Decisão da Justiça Federal de Minas Gerais obriga médico com 1,5 milhão de seguidores a retirar vídeos falsos sobre o exame e proíbe novas publicações; caso marca avanço na responsabilização de profissionais que espalham conteúdo anticientífico
Da Redação
A Justiça Federal de Minas Gerais condenou o médico Lucas Ferreira Mattos a retirar das redes sociais publicações em que afirmava que a mamografia aumentaria o risco de câncer de mama. A decisão, obtida pela Advocacia-Geral da União (AGU), dá ao profissional 24 horas para remover os conteúdos do Instagram e do YouTube, onde os vídeos somavam mais de 70 mil visualizações.
Segundo a liminar, as declarações “não encontram amparo na sedimentada e atual pesquisa sobre o assunto, podendo causar danos a mulheres que, inadvertidamente, sigam suas orientações”. Além da remoção, Mattos está proibido de divulgar novos conteúdos desinformativos sobre o tema, seja em perfis próprios ou de terceiros.
A ação civil pública foi movida pela AGU, em parceria com o Ministério da Saúde e a Secretaria de Comunicação Social da Presidência da República (Secom), dentro do projeto “Saúde com Ciência”, criado para promover a integridade da informação em temas de saúde pública. O processo foi conduzido pela Procuradoria Nacional da União de Defesa da Democracia (PNDD), unidade especializada em combater desinformação.
Um marco contra a desinformação médica
Para a procuradora-geral da União, Clarice Calixto, a vitória judicial é um marco na defesa da vida das mulheres.
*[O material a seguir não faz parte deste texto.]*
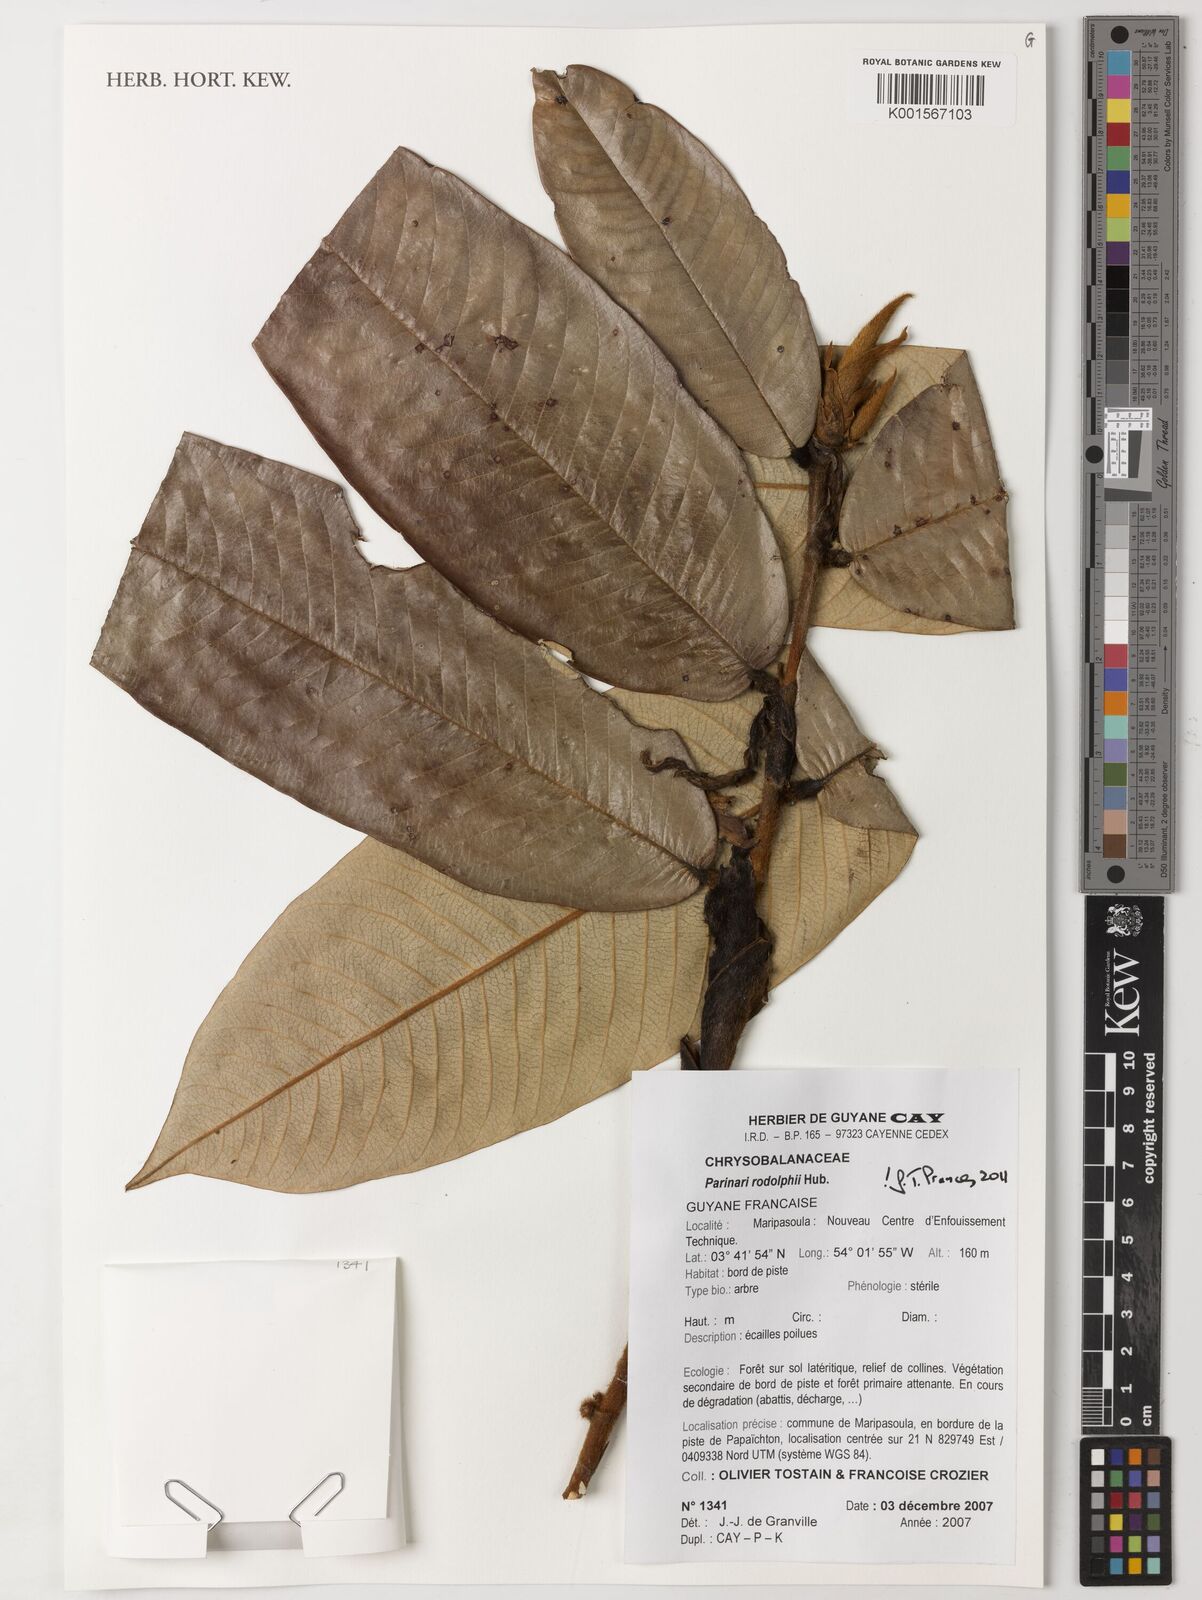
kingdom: Plantae
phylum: Tracheophyta
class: Magnoliopsida
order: Malpighiales
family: Chrysobalanaceae
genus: Parinari
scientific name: Parinari
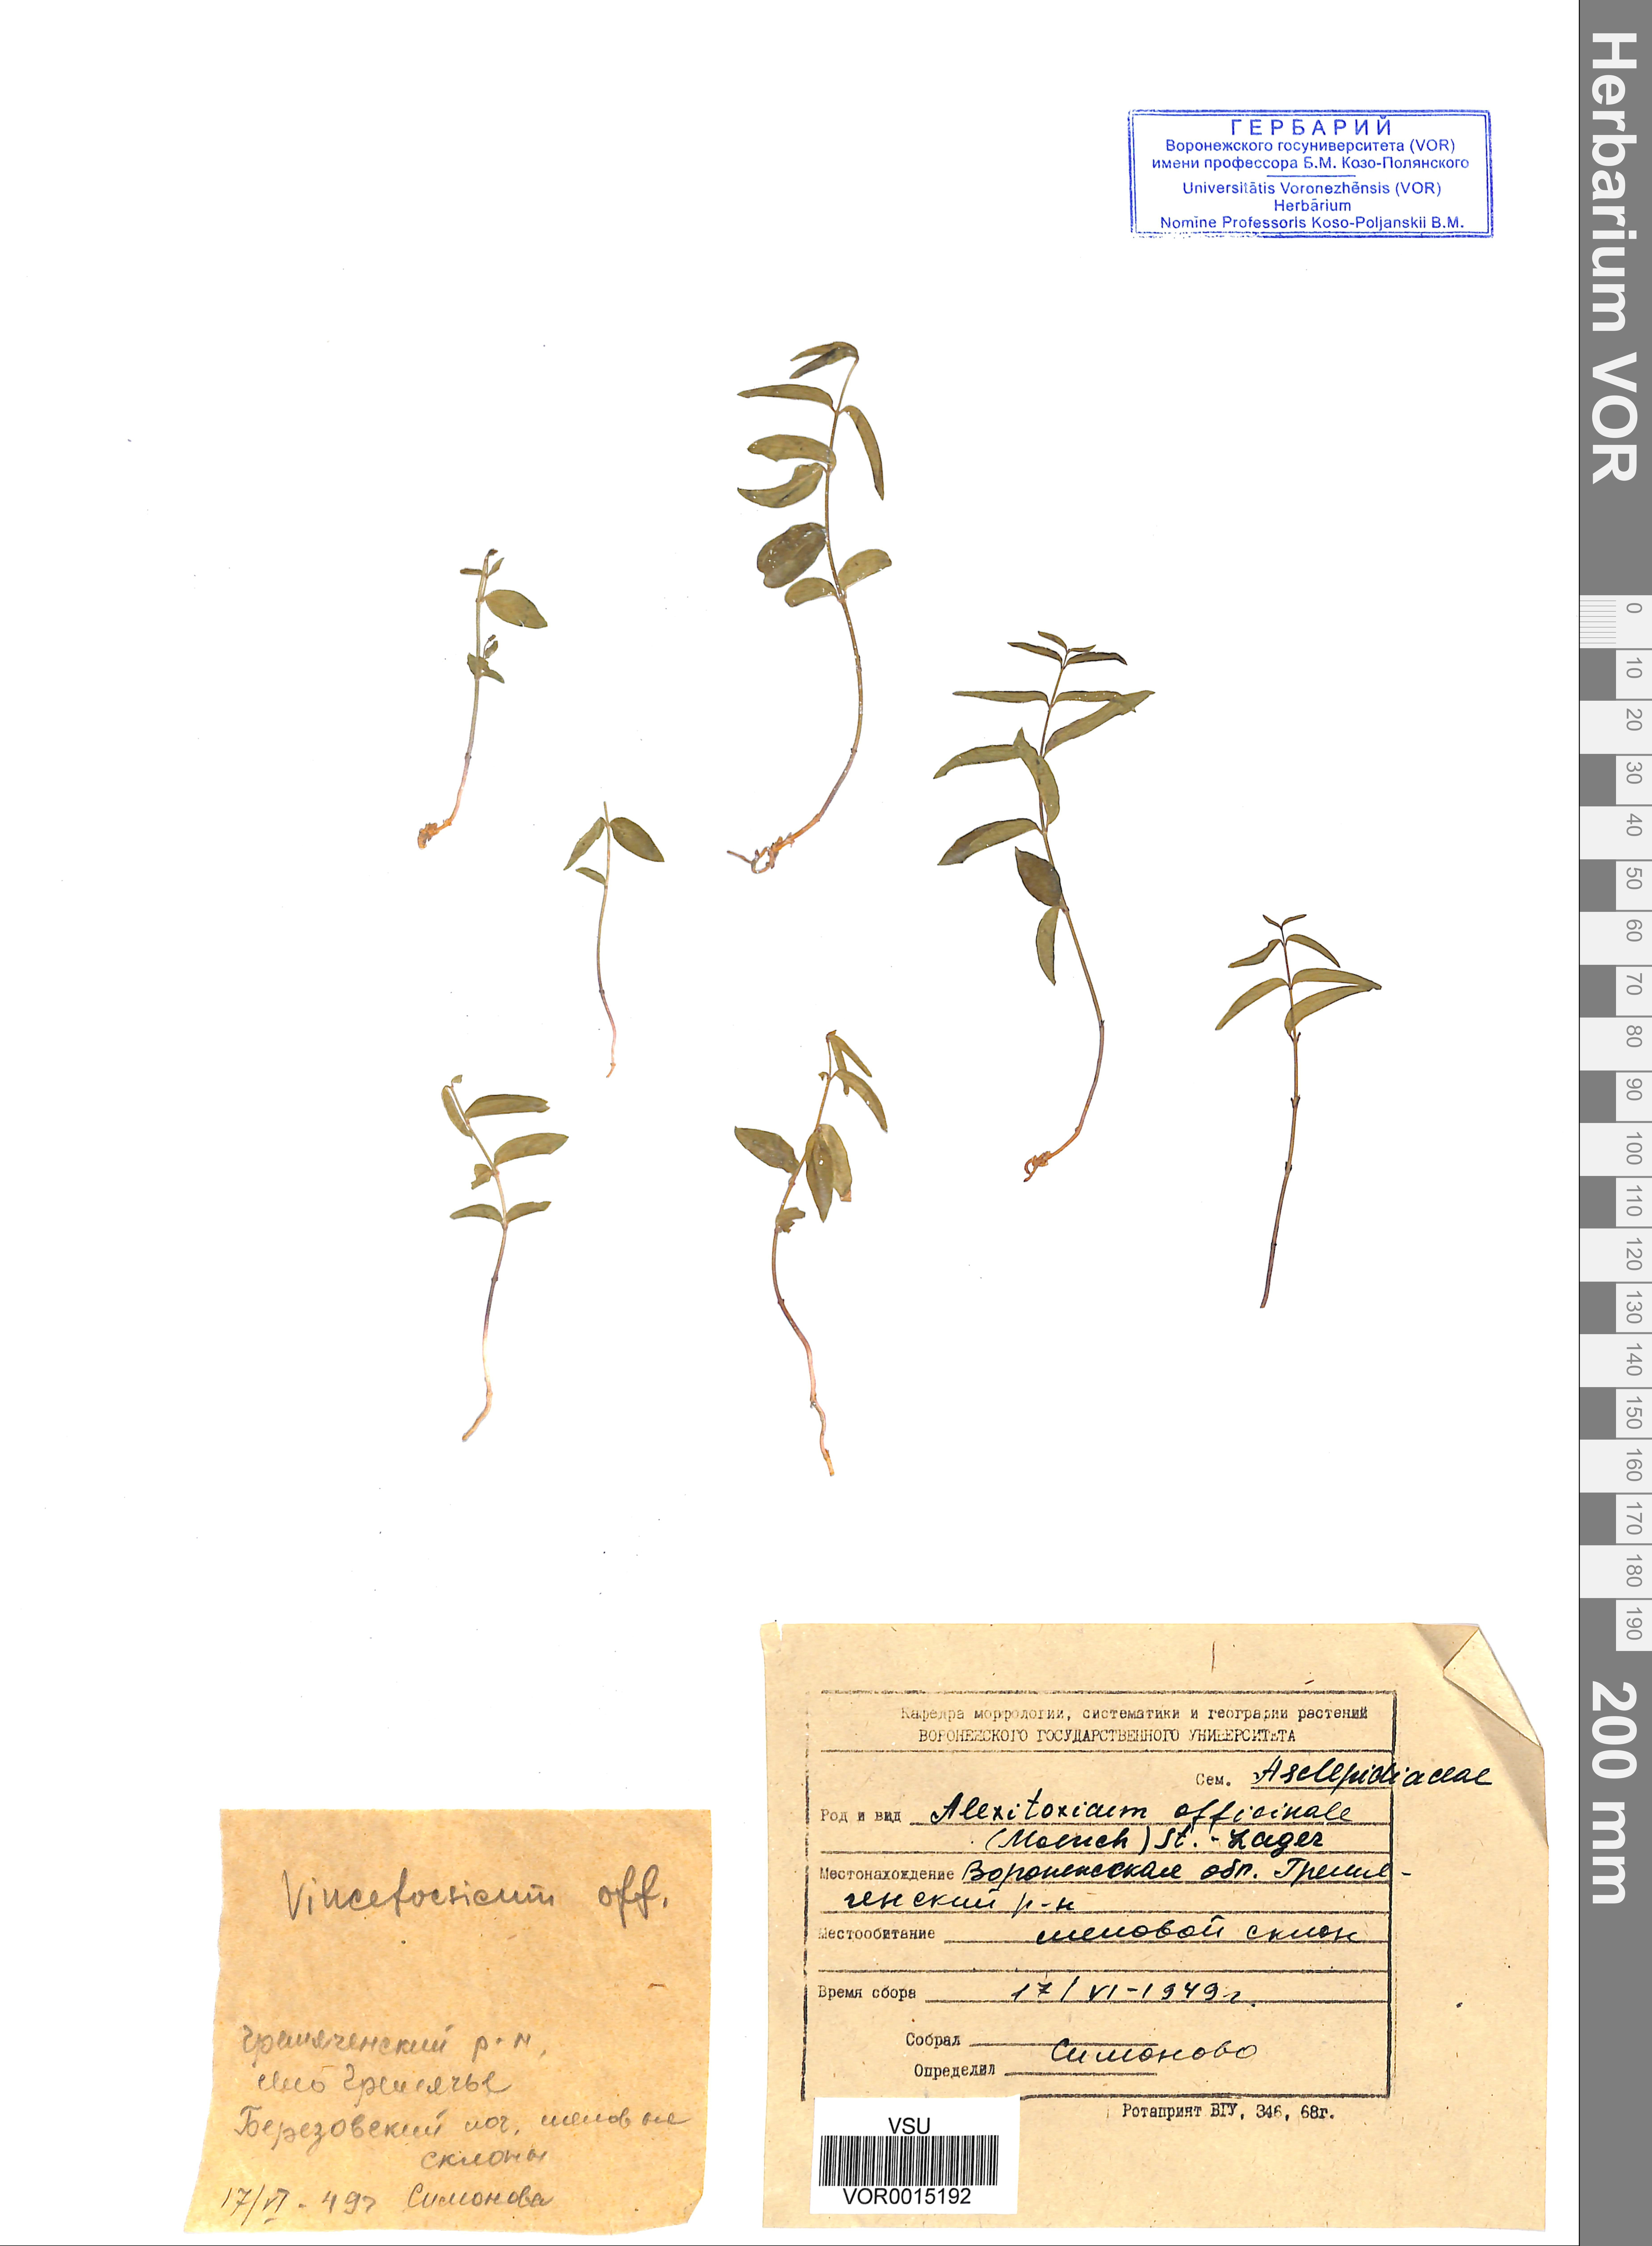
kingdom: Plantae
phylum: Tracheophyta
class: Magnoliopsida
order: Gentianales
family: Apocynaceae
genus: Vincetoxicum
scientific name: Vincetoxicum hirundinaria
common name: White swallowwort
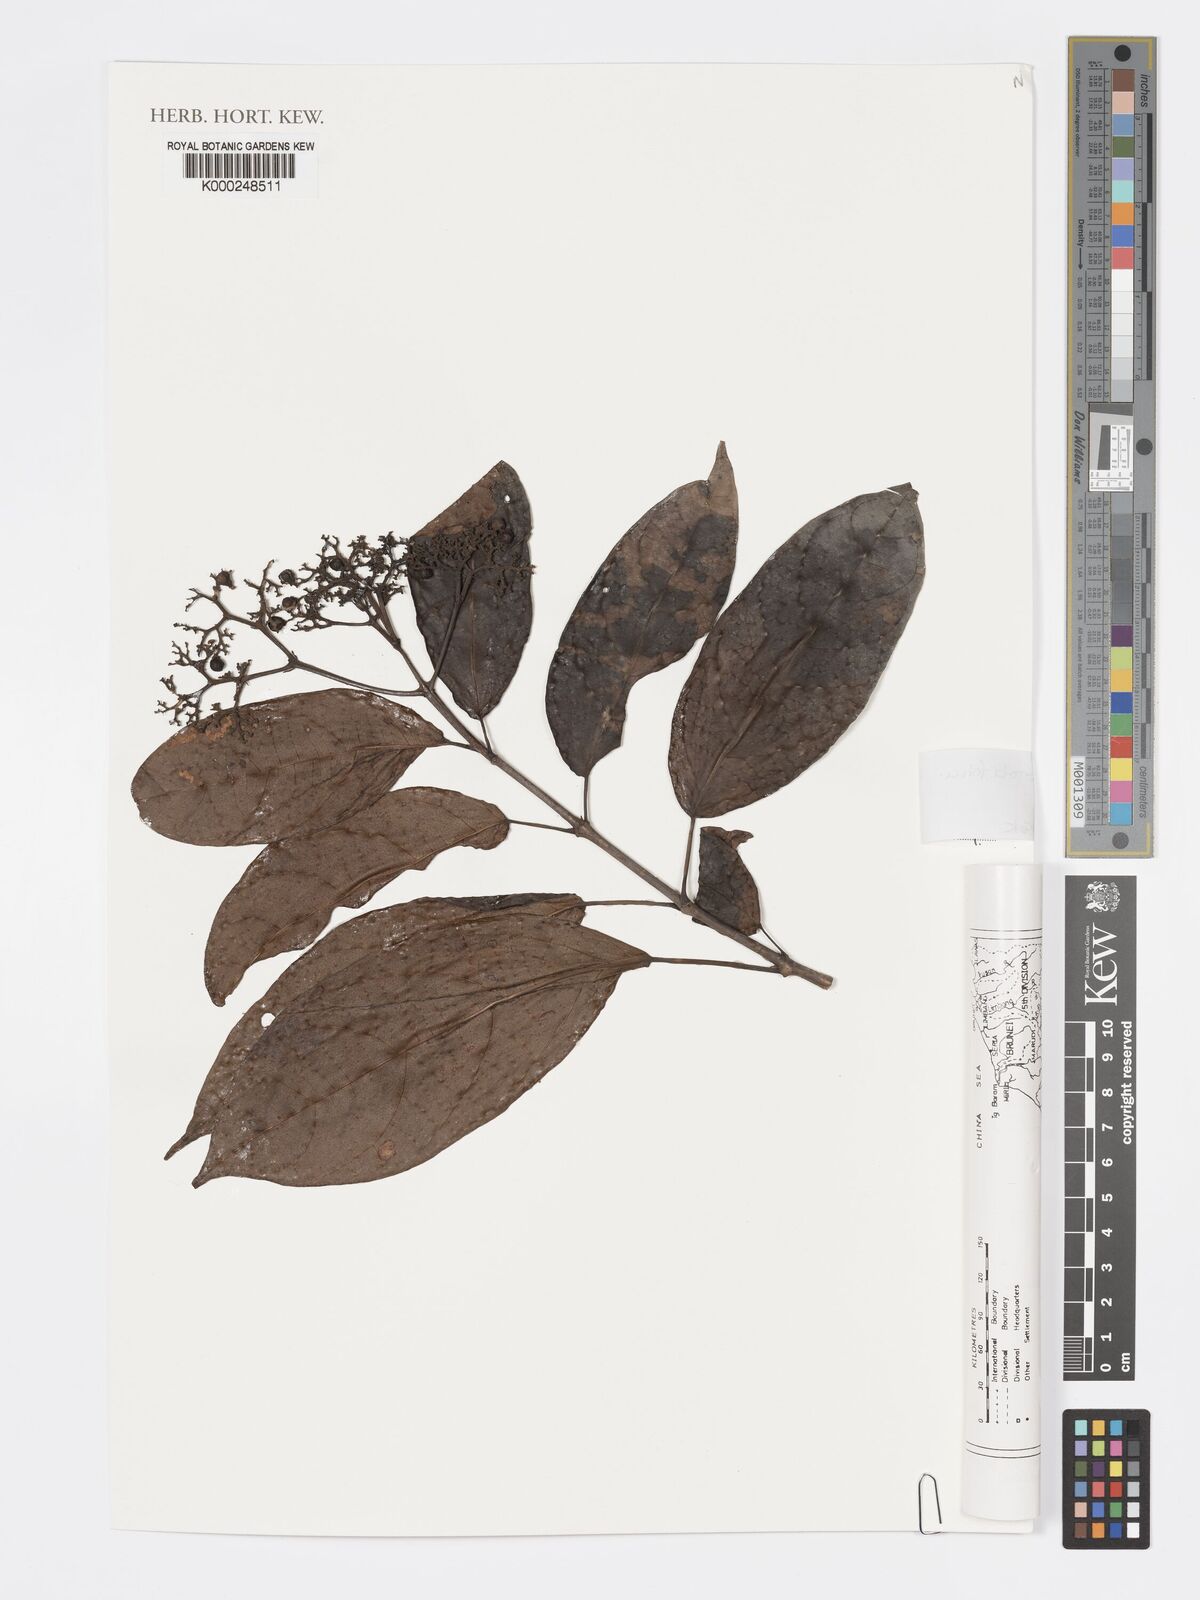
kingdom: Plantae
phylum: Tracheophyta
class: Magnoliopsida
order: Lamiales
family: Lamiaceae
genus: Premna
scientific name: Premna serratifolia
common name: Bastard guelder
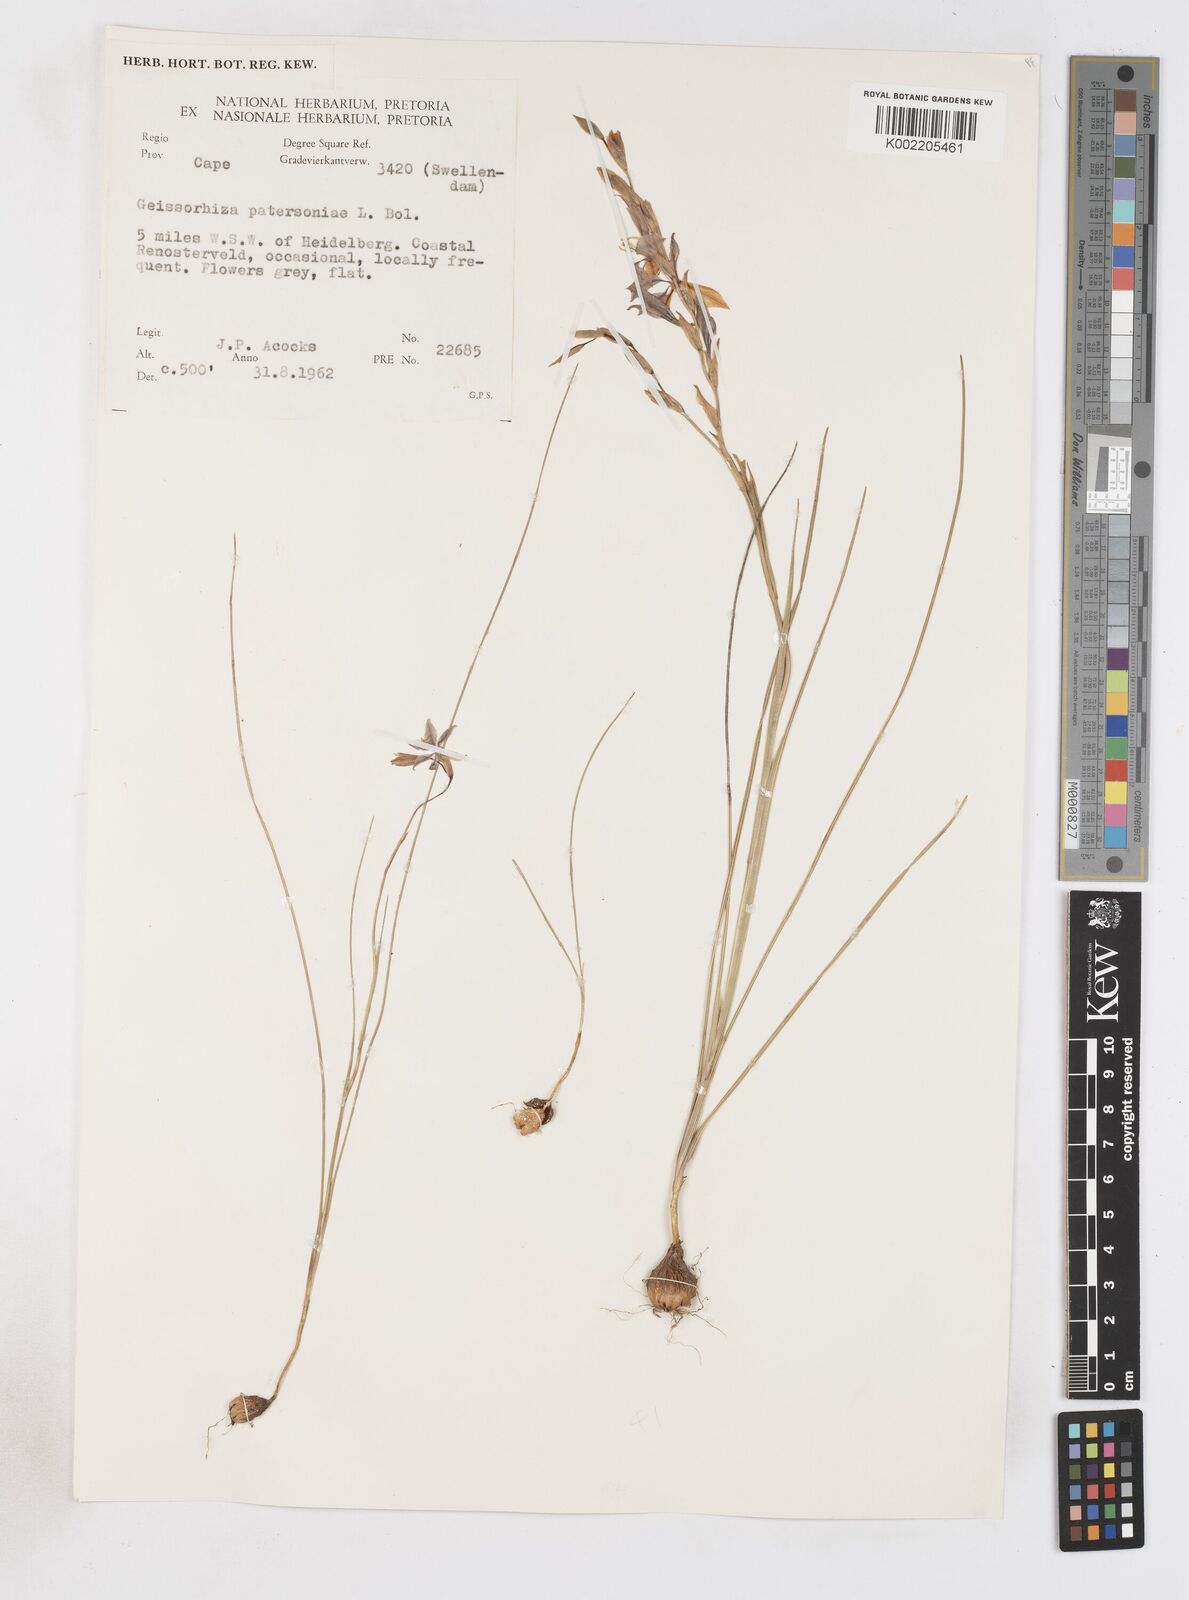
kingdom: Plantae
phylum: Tracheophyta
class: Liliopsida
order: Asparagales
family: Iridaceae
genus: Gladiolus
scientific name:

A AGU tem ampliado ações contra conteúdos falsos que afetam diretamente políticas públicas de saúde — um desafio crescente em meio à popularização de “influenciadores médicos” e terapias sem base científica.
Segundo a advogada da União Janaína Maximiano, responsável pelo caso, a decisão reafirma que a liberdade de expressão não pode servir de escudo para desinformação. “A Justiça reconhece o potencial dano coletivo causado por quem divulga falsas informações sobre exames essenciais”, destacou.
O que diz a ciência
A mamografia é o método mais eficaz para o rastreamento precoce do câncer de mama, principal causa de morte por câncer entre mulheres no Brasil.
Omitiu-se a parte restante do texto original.